By the end of 1950, Pauling was widely seen as a security threat and a defender of
Communism -- if not an outright Communist -- while American boys were dying in Korea.
He received a steady stream of hate mail. He remained under investigation both by
the FBI and within Caltech, where a committee of faculty members and trustees had
been convened to examine his affiliations and activities -- a way of mollifying unhappy
conservative school trustees.
Then came more bad news. Pauling had served as a scientific consultant to the Eli
Lilly pharmaceutical company since 1946 and was being paid a substantial sum for his
advice. In 1950 the firm cancelled his contract. "No reason was given," Pauling said,
"but I was later told by the assistant director of research and the former director
of research that the contract had been cancelled because of my political activities."
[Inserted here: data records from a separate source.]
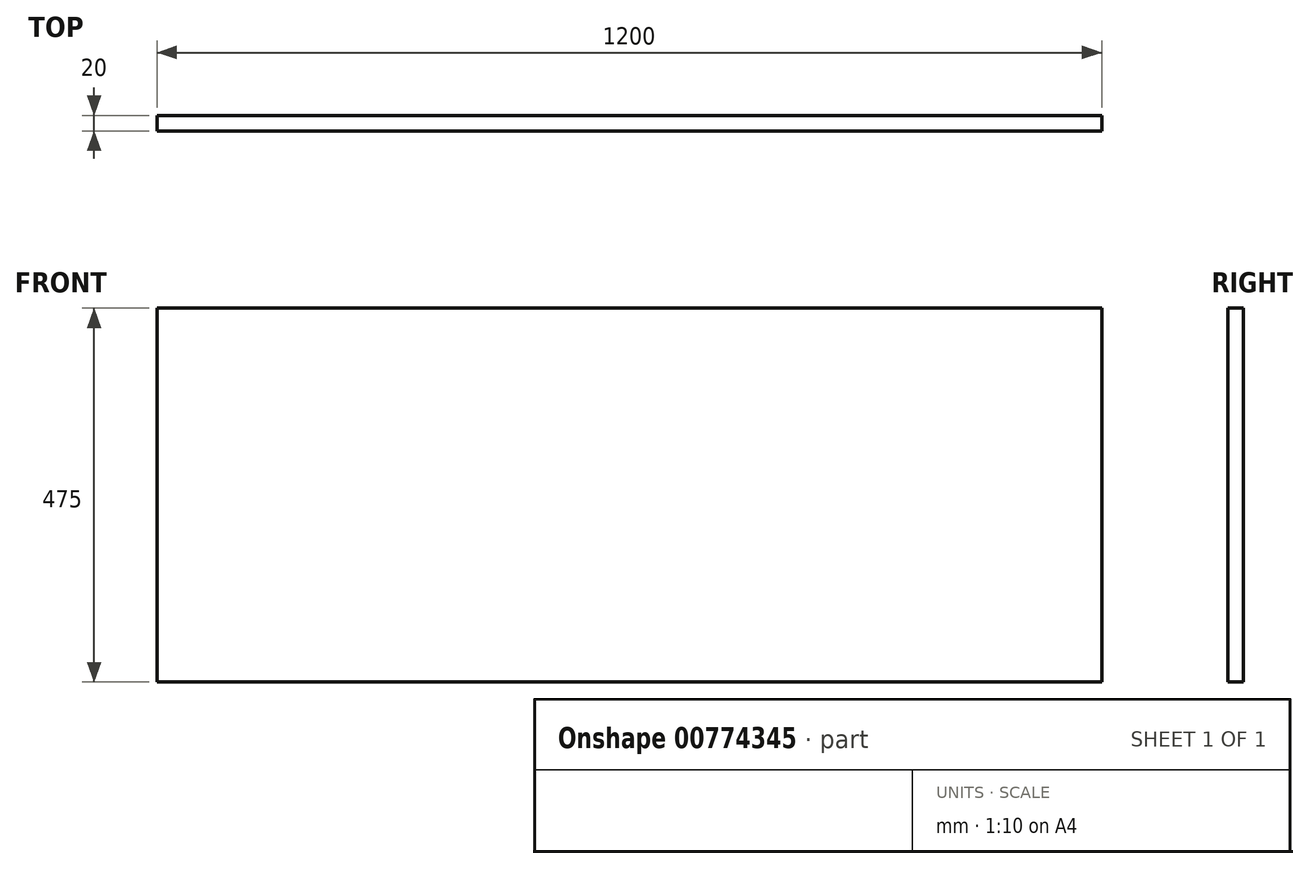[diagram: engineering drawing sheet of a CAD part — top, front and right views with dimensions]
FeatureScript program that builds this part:
annotation { "Feature Type Name" : "Feature", "Feature Type Description" : "" }
export const myFeature = defineFeature(function(context is Context, id is Id, definition is map)
    precondition{}
    {
        {
            var Q0;
            Q0=qCreatedBy(makeId("Top.planeOp"),FACE);
            var sketch = newSketch(context, id + "F0", { "sketchPlane" : qUnion([Q0])});
            skLineSegment(sketch, "E0.bottom", {"start": v(0, 0) * mm, "end": v(1200, 0) * mm});
            skLineSegment(sketch, "E0.top", {"start": v(0, 20) * mm, "end": v(1200, 20) * mm});
            skLineSegment(sketch, "E0.left", {"start": v(0, 0) * mm, "end": v(0, 20) * mm});
            skLineSegment(sketch, "E0.right", {"start": v(1200, 0) * mm, "end": v(1200, 20) * mm});
            skSolve(sketch);
        }
        {
            var Q0;
            Q0=makeQuery(id+"F0.imprint","IMPRINT",FACE,{"disambiguationData":[TD([[makeQuery(id+"F0.imprint","IMPRINT",EDGE,{"derivedFrom":sQuery(id+"F0.wireOp",EDGE,"E0.bottom")}),1.0]])]});
            extrude(context, id + "F1", {"entities" : qUnion([Q0]), "depth" : 475 * mm, "offsetDistance" : 25 * mm});
        }
    });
The same year, the Office of Naval Research withdrew an invitation to Pauling to chair
a committee to help plan future chemical research. The only good news came late in
the year, when the Caltech internal committee concluded its work, finding no evidence
that Pauling was a member of the Communist Party, and none that he had been guilty
of an malfeasance. Although a few trustees still felt strongly that Pauling should
be fired, the faculty members had successfully argued that discharging one of the
school’s leading figures without evidence of wrongdoing would be seen as disgraceful
by scientists worldwide.
Through it all, Pauling seemed unbowed. He kept up a heavy schedule of public speeches
for peace, raised money for Sidney Weinbaum’s defense, served as a parole advisor
for Dalton Trumbo (one of the Hollywood Ten), and joined another left-wing group,
the American Association of Scientific Workers. It seemed, for awhile, that no amount
of pressure would alter his dedication to his political principles.